**ENTRIES SHOWN**
-.-.-

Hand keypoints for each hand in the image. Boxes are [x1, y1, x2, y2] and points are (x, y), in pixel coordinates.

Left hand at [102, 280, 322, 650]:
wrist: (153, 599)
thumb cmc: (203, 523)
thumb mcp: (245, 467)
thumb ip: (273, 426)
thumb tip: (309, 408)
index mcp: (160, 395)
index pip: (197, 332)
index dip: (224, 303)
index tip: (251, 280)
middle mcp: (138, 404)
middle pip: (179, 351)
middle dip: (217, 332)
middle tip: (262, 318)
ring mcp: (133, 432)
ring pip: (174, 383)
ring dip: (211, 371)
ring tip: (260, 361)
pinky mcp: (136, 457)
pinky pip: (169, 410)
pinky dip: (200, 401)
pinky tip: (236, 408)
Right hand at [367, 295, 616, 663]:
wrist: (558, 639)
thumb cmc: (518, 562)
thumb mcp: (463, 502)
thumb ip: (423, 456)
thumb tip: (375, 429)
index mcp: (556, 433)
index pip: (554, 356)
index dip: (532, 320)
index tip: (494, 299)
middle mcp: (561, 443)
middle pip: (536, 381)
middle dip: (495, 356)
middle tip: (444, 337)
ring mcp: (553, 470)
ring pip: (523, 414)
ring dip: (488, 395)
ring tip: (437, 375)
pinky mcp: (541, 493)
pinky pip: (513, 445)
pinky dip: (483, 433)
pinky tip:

-.-.-

**EXERCISE**
What you give back should be the full listing, copied exactly.

**ANSWER TO THIS PROBLEM**
Hand keypoints for each hand in the image. Boxes are [x1, y1, x2, y2] and points are (x, y), in pixel coordinates.

Left hand at [102, 280, 322, 650]:
wrist: (153, 599)
thumb cmc: (203, 523)
thumb mcp: (245, 467)
thumb ip: (273, 426)
thumb tip: (309, 408)
index mcp: (160, 395)
index pip: (197, 332)
index dip: (224, 303)
index tip: (251, 280)
middle mcp: (138, 404)
middle pip: (179, 351)
middle dip: (217, 332)
middle tip: (262, 318)
ring mcp: (133, 432)
ring pip: (174, 383)
ring dip: (211, 371)
ring tip: (260, 361)
pinky mcp: (136, 457)
pinky pip: (169, 410)
pinky dip: (200, 401)
pinky tip: (236, 408)
Right hand at [367, 295, 616, 663]:
wrist: (558, 639)
thumb cmc: (518, 562)
thumb mcp: (463, 502)
thumb ip: (423, 456)
thumb tip: (375, 429)
index mcp: (556, 433)
index pip: (554, 356)
index dip: (532, 320)
index tip: (494, 299)
middle mcp: (561, 443)
middle pip: (536, 381)
middle dip: (495, 356)
middle tip: (444, 337)
ring mcp: (553, 470)
ring pip: (523, 414)
ring dip: (488, 395)
ring tip: (437, 375)
pinky mcp: (541, 493)
pinky pip: (513, 445)
pinky dip: (483, 433)
pinky tip:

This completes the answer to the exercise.